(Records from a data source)
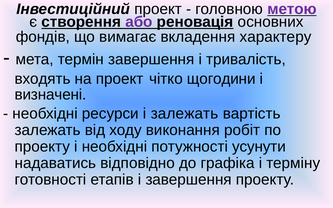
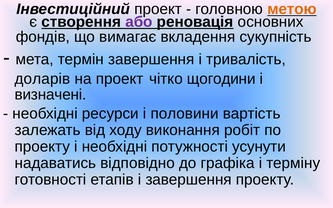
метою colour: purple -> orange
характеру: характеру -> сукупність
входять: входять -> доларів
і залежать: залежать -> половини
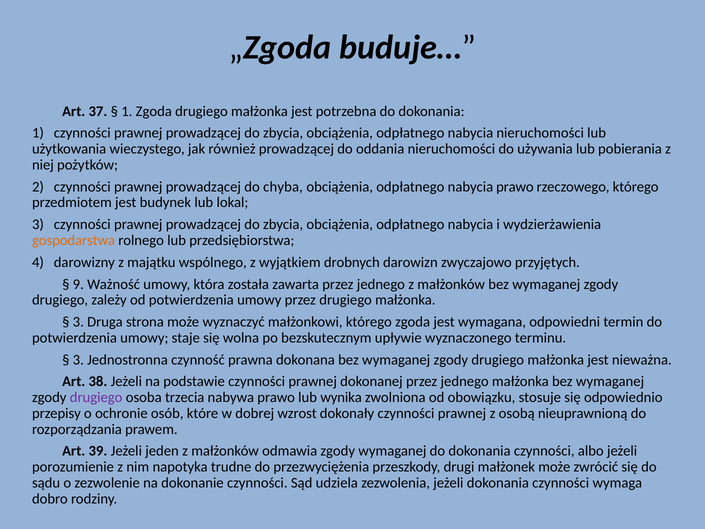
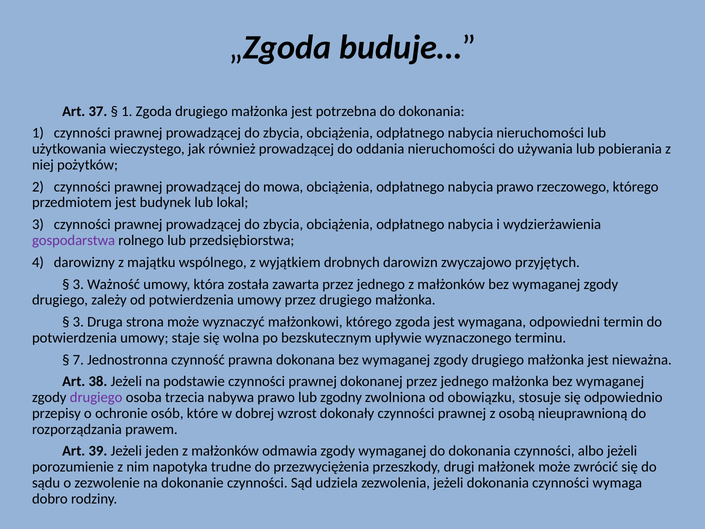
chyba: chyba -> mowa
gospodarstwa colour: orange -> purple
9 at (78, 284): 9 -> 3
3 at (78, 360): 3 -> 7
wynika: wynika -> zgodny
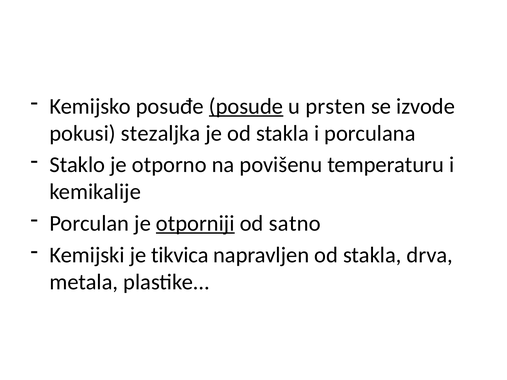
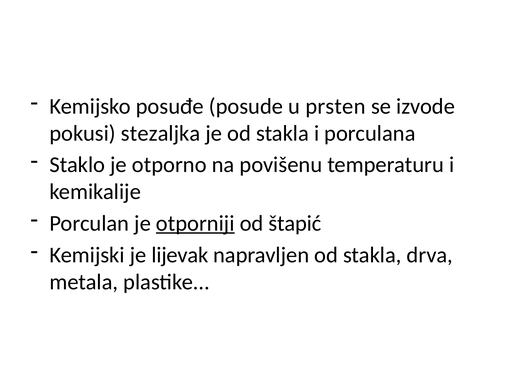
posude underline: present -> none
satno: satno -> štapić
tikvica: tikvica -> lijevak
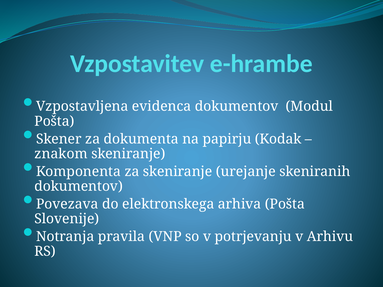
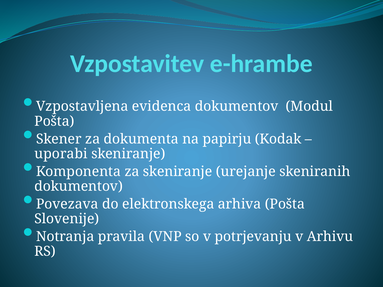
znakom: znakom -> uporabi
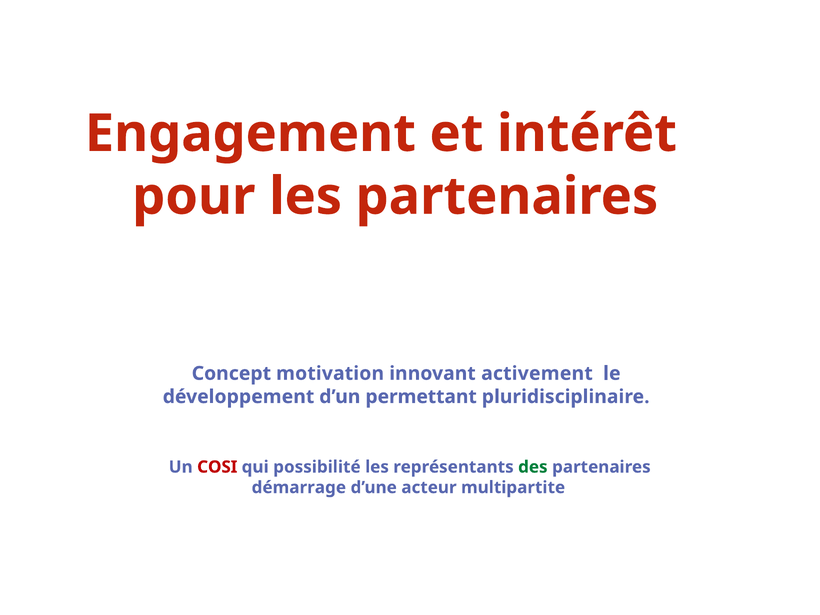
==
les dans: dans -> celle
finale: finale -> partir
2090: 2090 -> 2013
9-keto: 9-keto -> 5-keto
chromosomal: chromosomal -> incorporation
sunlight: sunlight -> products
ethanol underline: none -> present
* * *
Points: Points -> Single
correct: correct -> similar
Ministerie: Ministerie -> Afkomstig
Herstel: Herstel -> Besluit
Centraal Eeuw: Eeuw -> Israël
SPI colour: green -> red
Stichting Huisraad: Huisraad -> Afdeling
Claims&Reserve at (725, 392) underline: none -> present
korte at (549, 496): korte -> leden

● REQUIRED TASK:
Give the records as a JSON list of strings, one string per line, starting at the line that contains "posude underline: present -> none" and stopping after the line that contains "znakom: znakom -> uporabi". Skip blank lines and leave the pictures out.

● TASK ANSWER:
[
  "posude underline: present -> none",
  "satno: satno -> štapić",
  "tikvica: tikvica -> lijevak",
  "znakom: znakom -> uporabi"
]